Before the departure, the crew witnessed the Space X Dragon capsule's successful docking with the ISS in May, which raised hopes that commercial spacecraft will be able to shuttle humans and cargo to the station in place of the now-retired U.S. space shuttle.
Space X has a 1.6-billion-U.S.-dollar contract with NASA, which entails supplying cargo to the ISS 12 times in the coming years. NASA said it will fix the date for Space X's first full cargo mission after evaluating the Dragon capsule's performance.
Russia's Soyuz TMA-05M rocket is scheduled to send another three-member crew, namely NASA astronaut Sunita Williams, Russian cosmonaut Yury Malenchenko and Japanese astronaut Akihito Hoshide, to the ISS from the Baikonur space center on July 15.
The three newcomers will join the current ISS crew of Russian cosmonauts Gennady Padalka and Sergei Revin and NASA astronaut Joe Acaba, who have been in orbit since mid-May.

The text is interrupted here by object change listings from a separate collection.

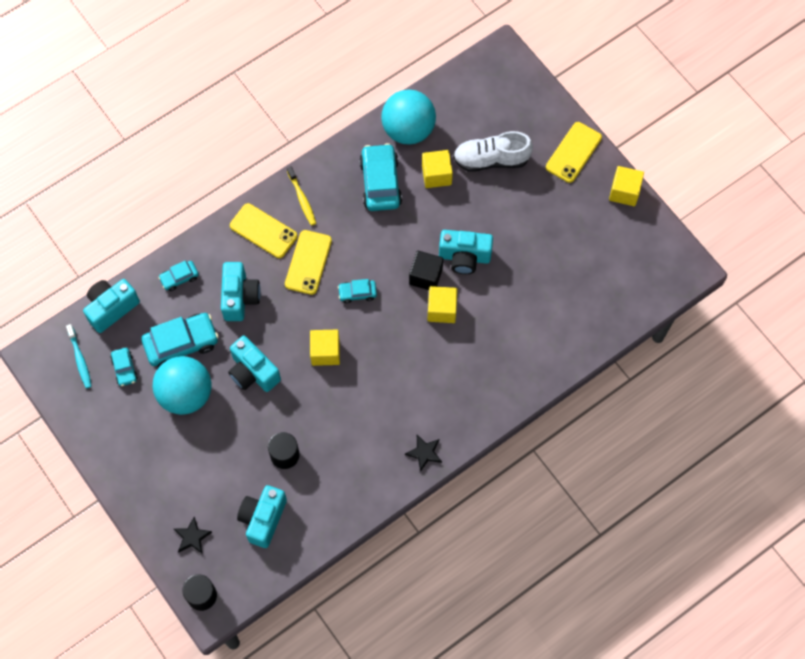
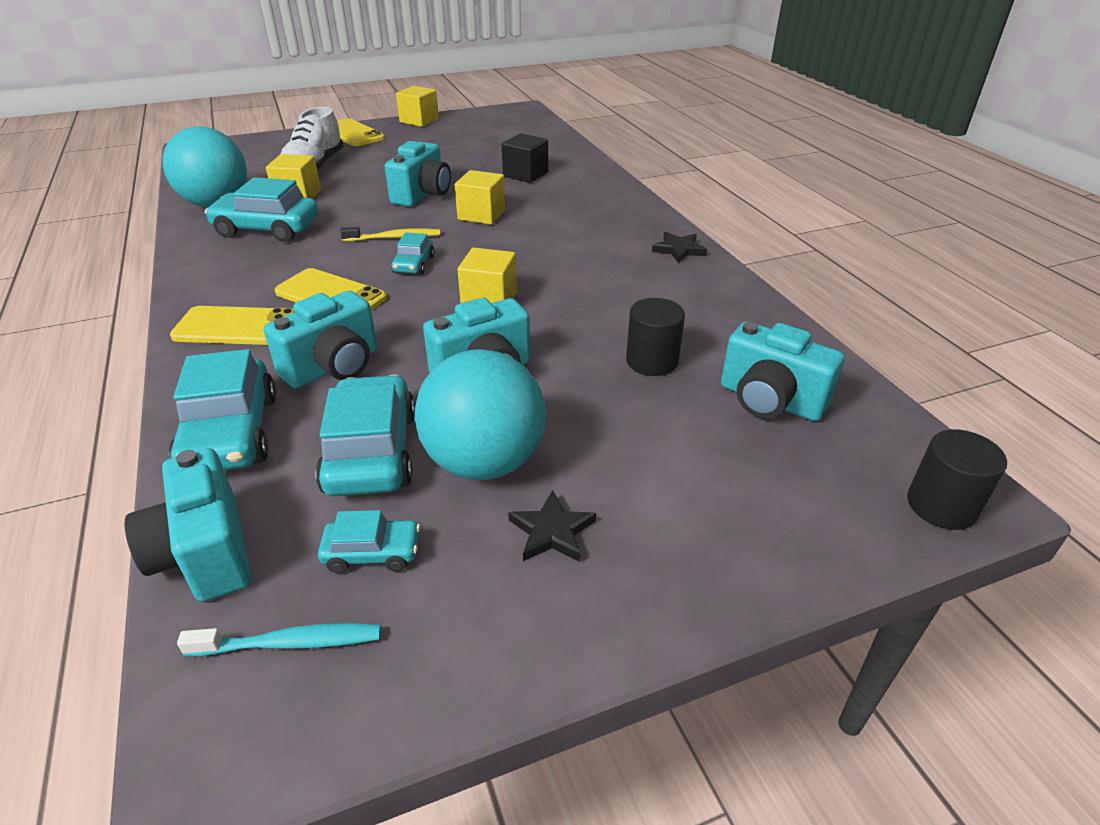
camera: 75 degrees left, 30 degrees down
turquoise car [158,261,199,291] -> turquoise car [169,349,276,470], size x1.89
black star [174,517,212,553] -> black star moved to [508,490,596,562]
turquoise camera [221,262,261,321] -> turquoise camera turned 120 degrees clockwise [264,291,377,388]
yellow phone [230,203,297,258] -> yellow phone turned 45 degrees clockwise [170,306,294,345]
yellow toothbrush [287,166,316,226] -> yellow toothbrush moved to [340,227,440,242]
black cube [409,251,443,290] -> black cube moved to [502,134,548,183]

The successful landing of the Russian Soyuz spacecraft came two days after the Chinese Shenzhou-9 spacecraft's successful return as China had fulfilled its first manned space docking.
Local analysts said China's space program is inching closer toward building a space station, as manned docking procedures are necessary to build and resupply space stations.